PASSAGE FOR REVIEW: Begin
In most cases, the operator allows the computed optimal set of
setpoint values for the manipulated variables to be used as
setpoint values for control loops. Optimization system 100 runs in
a closed loop adjusting the setpoint values of the manipulated
variables at a predetermined frequency (e.g., every 10-60 seconds)
depending upon current operating conditions of power generation
block 200. Optimization systems are described in U.S. Pat. No.
8,295,953 to Piche ("System for Optimizing Power Generating Unit"),
issued Oct. 23, 2012, which is fully incorporated herein by
reference.
[0050] It should be understood that the optimization system
(including optimizer and model(s) described herein) may be
implemented in various different ways well known to those skilled
in the art. These implementations include the use of one or more
programmed computer systems. Each computer system may include one
or more processors, one or more controllers, data storage devices
(e.g., memory, hard drive, etc.), input devices (e.g., keyboard,
mouse, touch screen and the like), and output devices (e.g.,
display devices such as monitors and printers). The computer system
may communicate with components of the power plant via any suitable
data communications medium including, but not limited to, a wired
network, a wireless RF network, a fiber optic network, telephone
lines, the Internet, or combinations of these mediums.
Neural Network Based Dynamic Model
[0051] To properly capture the relationship between the
manipulated/disturbance variables and the controlled variables,
model(s) 120 may have the following characteristics: [0052]
Nonlinearity: A nonlinear model is capable of representing a curve
rather than a straight line relationship between
manipulated/disturbance and controlled variables. For example, a
nonlinear, curved relationship is often observed between fuel flow
and power. [0053] Multiple Input Multiple Output (MIMO): The model
must be capable of capturing the relationships between multiple
inputs (manipulated/disturbance variables) and multiple outputs
(controlled variables). [0054] Dynamic: Changes in the inputs do
not instantaneously affect the outputs. Rather there is a time
delay and follow by a dynamic response to the changes. It may take
15-30 minutes for changes in the inputs to fully propagate through
the system. Since optimization systems execute at a predetermined
frequency (e.g., an optimization cycle commencing every 10-60
seconds), the model must represent the effects of these changes
over time and take them into account. [0055] Adaptive: The model
must be updated at the beginning of each optimization cycle (e.g.,
every 10-60 seconds) to reflect the current operating conditions of
a boiler. [0056] Derived from Empirical Data: Since each boiler is
unique, the model must be derived from empirical data obtained from
the power generating plant.
[0057] Given the foregoing requirements, a neural network based
approach is presently the preferred means for implementing models
in accordance with the present invention. Neural networks are
developed based upon empirical data using advanced regression
algorithms. See, for example, C. Bishop, Pattern Recognition and
Machine Learning, Springer, New York, N.Y., 2006, fully
incorporated herein by reference. Neural networks are capable of
capturing the nonlinearity commonly exhibited by boilers. Neural
networks can also be used to represent systems with multiple inputs
and outputs. In addition, neural networks can be updated using
either feedback biasing or on-line adaptive learning. Finally,
neural networks can be developed to take disturbance in account, as
described in U.S. Pat. No. 7,123,971 to Piche ("Non-Linear Model
With Disturbance Rejection"), issued Oct. 17, 2006.
PASSAGE FOR REVIEW: End
◆ **ASSIGNED TASK**
Repeat the patent excerpt on boiler optimization word for word between "[0057] Given the" and "Oct. 17, 2006.", inclusive.
STORED DATA: Begin
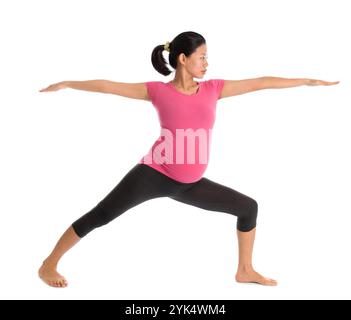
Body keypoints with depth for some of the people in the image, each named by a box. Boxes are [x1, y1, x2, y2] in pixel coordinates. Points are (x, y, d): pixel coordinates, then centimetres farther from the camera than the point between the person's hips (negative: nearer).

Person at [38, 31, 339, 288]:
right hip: (156, 173, -5)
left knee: (248, 207, 9)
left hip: (189, 183, 5)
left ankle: (245, 270, 24)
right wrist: (67, 84, 4)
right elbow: (109, 86, 3)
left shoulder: (213, 89, 6)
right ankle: (49, 265, 6)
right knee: (101, 215, -10)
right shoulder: (158, 91, -2)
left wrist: (307, 81, 13)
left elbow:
STORED DATA: End
◆ **OUTPUT OF THE TASK**
[0057] Given the foregoing requirements, a neural network based
approach is presently the preferred means for implementing models
in accordance with the present invention. Neural networks are
developed based upon empirical data using advanced regression
algorithms. See, for example, C. Bishop, Pattern Recognition and
Machine Learning, Springer, New York, N.Y., 2006, fully
incorporated herein by reference. Neural networks are capable of
capturing the nonlinearity commonly exhibited by boilers. Neural
networks can also be used to represent systems with multiple inputs
and outputs. In addition, neural networks can be updated using
either feedback biasing or on-line adaptive learning. Finally,
neural networks can be developed to take disturbance in account, as
described in U.S. Pat. No. 7,123,971 to Piche ("Non-Linear Model
With Disturbance Rejection"), issued Oct. 17, 2006.